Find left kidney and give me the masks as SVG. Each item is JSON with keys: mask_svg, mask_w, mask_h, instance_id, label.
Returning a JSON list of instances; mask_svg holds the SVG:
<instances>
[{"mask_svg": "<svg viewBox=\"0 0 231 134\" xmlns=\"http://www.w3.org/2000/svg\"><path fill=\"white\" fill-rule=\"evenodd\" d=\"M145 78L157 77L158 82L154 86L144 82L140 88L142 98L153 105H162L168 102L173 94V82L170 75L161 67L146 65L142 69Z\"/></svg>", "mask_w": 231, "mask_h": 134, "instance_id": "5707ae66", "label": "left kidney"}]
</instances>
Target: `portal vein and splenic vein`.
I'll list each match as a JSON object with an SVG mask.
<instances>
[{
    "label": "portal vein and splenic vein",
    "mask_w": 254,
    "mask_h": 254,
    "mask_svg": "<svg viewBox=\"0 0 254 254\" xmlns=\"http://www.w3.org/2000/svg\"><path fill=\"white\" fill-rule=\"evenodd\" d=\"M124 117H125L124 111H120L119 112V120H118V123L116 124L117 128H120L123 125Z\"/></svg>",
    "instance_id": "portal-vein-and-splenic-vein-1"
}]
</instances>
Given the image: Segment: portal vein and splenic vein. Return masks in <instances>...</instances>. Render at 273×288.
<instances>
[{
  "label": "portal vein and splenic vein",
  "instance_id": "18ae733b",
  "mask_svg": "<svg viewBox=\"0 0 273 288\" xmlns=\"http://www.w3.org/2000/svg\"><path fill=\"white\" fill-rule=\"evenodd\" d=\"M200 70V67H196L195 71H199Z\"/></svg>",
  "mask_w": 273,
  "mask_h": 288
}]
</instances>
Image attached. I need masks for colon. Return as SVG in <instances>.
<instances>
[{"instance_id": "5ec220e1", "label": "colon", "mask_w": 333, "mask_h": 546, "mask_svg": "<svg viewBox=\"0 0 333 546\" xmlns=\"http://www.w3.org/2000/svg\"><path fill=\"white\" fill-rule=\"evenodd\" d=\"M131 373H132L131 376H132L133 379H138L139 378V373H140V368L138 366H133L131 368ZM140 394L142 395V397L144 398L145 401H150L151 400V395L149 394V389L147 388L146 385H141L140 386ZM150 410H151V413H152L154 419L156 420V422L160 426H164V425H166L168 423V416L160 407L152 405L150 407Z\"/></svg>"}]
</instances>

*Exercise requirements*
Starting at the line that contains "Given the image: Segment: portal" and ending at the close of the listing, switch "masks" to "outlines". Give those lines again with nothing else altered.

*The answer*
Given the image: Segment: portal vein and splenic vein. Return outlines in <instances>...</instances>. Render at 273×288.
<instances>
[{
  "label": "portal vein and splenic vein",
  "instance_id": "18ae733b",
  "mask_svg": "<svg viewBox=\"0 0 273 288\" xmlns=\"http://www.w3.org/2000/svg\"><path fill=\"white\" fill-rule=\"evenodd\" d=\"M200 70V67H196L195 71H199Z\"/></svg>",
  "mask_w": 273,
  "mask_h": 288
}]
</instances>
Image attached. I need outlines for colon. Return as SVG in <instances>.
<instances>
[{"instance_id": "5ec220e1", "label": "colon", "mask_w": 333, "mask_h": 546, "mask_svg": "<svg viewBox=\"0 0 333 546\" xmlns=\"http://www.w3.org/2000/svg\"><path fill=\"white\" fill-rule=\"evenodd\" d=\"M131 373H132L131 376H132L133 379H138L139 378V373H140V368L138 366H133L131 368ZM140 394L142 395V397L144 398L145 401H150L151 400V395L149 394V389L147 388L146 385H141L140 386ZM150 410H151V413H152L154 419L156 420V422L160 426H164V425H166L168 423V416L160 407L152 405L150 407Z\"/></svg>"}]
</instances>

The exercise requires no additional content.